Miami Vice, the title, sounds more like the name of a rock group or a basketball team than a police department, but the series has its interesting undertow, and there is a wonderful moment in the pilot where Johnson, as Sonny Crockett, ex-football star, now insubordinate but ultimately loyal cop, has to pull his gun, show his badge and make an arrest. ‘Miami,’ he says. And then after a very short pause: ‘Vice.’ It’s as if a pun had been taken apart into its discrete components, but only to remind us how the pun works, since we have already learned that Crockett’s job is an addiction and has ruined his marriage. [...]
Johnson had a touch of sleaze and defeat about him which it would be hard to duplicate; and Thomas shifted from genial to threatening and back with astonishing grace. Above all, they were a team, and their partnership was what made the series work.
Finally and brilliantly, Denis Feeney's I shall be read reviews two books on Ovid's exile poems, luring you in to the poet. Ovid makes some kind of error or faux-pas, the ruling family gets involved, and the emperor Augustus nudges him away from Rome:
From now on, Ovid would always refer to the double charge against him, carmen et error, ‘a poem and a mistake’. Untried and unsentenced, he was ‘relegated’, not ‘exiled’, by the mere authority of the emperor. He was never to see Rome again. [...]
Ovid knew that in Augustus he was dealing with a reader paranoid enough to beat any postmodern advocate of a hermeneutics of suspicion, but cumulatively over the years he constructs a narrative that reproaches the emperor’s self-indulgent fury and vindicates his own status as Rome’s greatest poet. He knows that he will outlast Augustus, as indeed he has. He alludes to the epilogue to Metamorphoses when he writes: "When I’m gone, my fame will endure,/ and while from her seven hills Mars’ Rome in triumph/ still surveys a conquered world, I shall be read." [...]

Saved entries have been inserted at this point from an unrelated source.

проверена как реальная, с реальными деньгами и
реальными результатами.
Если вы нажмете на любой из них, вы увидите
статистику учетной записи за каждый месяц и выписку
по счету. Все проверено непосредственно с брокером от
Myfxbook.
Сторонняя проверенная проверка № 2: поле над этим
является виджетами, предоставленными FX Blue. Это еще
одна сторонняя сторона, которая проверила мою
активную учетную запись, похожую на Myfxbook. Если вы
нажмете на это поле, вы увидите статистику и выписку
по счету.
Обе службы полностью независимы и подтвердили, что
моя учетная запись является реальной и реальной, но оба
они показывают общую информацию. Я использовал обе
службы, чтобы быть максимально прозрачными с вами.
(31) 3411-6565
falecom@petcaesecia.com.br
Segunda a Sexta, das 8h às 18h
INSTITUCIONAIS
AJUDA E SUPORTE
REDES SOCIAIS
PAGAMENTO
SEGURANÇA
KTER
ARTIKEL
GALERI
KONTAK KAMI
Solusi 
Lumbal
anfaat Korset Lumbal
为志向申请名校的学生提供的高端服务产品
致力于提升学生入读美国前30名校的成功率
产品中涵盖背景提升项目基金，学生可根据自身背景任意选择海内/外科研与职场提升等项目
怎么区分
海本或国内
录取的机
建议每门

Literature charts the tides of exile, back and forth:
Ovid had always known that the Aeneid was all about an exile trying to establish a new life in a strange land, but now he was able to flip Virgil’s poem, mining it brilliantly to depict himself as an inverse Aeneas and his voyage from Rome to the Black Sea as a topsy-turvy mini-Aeneid. Instead of a hero going from east to west to found a new civilisation, we have his vulnerable inheritor forced to retrace those steps and leave behind the fruits of Aeneas’ work – Rome, Italy and civilisation. Some fifteen hundred years later, the Renaissance scholar Marullus was able to reverse Ovid’s reversals, drawing heavily on Ovid’s exile poetry to deplore the fact that he had to leave Constantinople, the heart of civilisation and empire, when it was sacked in 1453, and travel to exile in the uncouth West, in Italy. [...]
Connection and distance:
Ovid created a memorable sequence of reflections on the way letters both provide a tangible physical link and highlight the gulf between author and addressee. One of the finest poems in the exilic corpus begins with Ovid imagining the constellation of the Bear looking down simultaneously on his wife and on him, providing a common vector for the pair, but one which is as inaccessible as their bodies are to each other. [...]

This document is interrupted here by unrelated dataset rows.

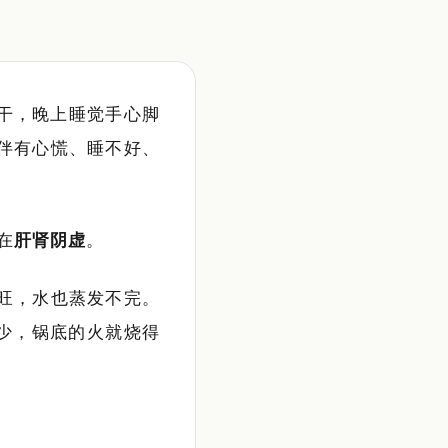
干，晚上睡觉手心脚
伴有心慌、睡不好、
在
肝肾阴虚
。
旺，水也蒸发不完。
少，锅底的火就烧得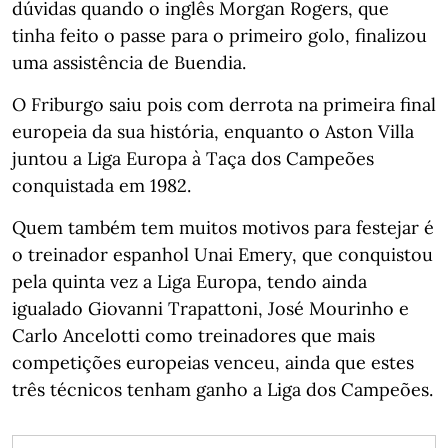
dúvidas quando o inglês Morgan Rogers, que
tinha feito o passe para o primeiro golo, finalizou
uma assistência de Buendia.
O Friburgo saiu pois com derrota na primeira final
europeia da sua história, enquanto o Aston Villa
juntou a Liga Europa à Taça dos Campeões
conquistada em 1982.
Quem também tem muitos motivos para festejar é
o treinador espanhol Unai Emery, que conquistou
pela quinta vez a Liga Europa, tendo ainda
igualado Giovanni Trapattoni, José Mourinho e
Carlo Ancelotti como treinadores que mais
competições europeias venceu, ainda que estes
três técnicos tenham ganho a Liga dos Campeões.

Ovid keeps imagining festivals and ceremonies he cannot see, parties he cannot attend, friends he cannot meet. Significant events and dates are marked in Rome, while Tomis is somehow always the same. Ovid’s birthday comes around, but there is no point in celebrating it; winter doesn’t return, but remains. The geography is formless, the landscape treeless, and the Black Sea isn’t even a proper sea, since ice forms around its coast. As the landscape blurs into sameness towards the horizon of the steppe, so one year blurs into another, robbed of its meaningful Roman contours. Ovid is on the edge of Roman space and Roman time, clinging to a vicarious participation in the only life that has ever meant anything to him, the life of the city that the Romans didn’t need to name, but called simply urbs, ‘city’.
What a great paper the LRB is. Thanks Jack.
I did the same for Jack, must be a year ago now. I'm glad he's passing it on!
Posted by: Phil Gyford | August 14, 2006 at 11:03 AM
In which case some thanks must go to you too Phil! So if ever offered the chance, I will ask you both to whom the chain of favour should be extended.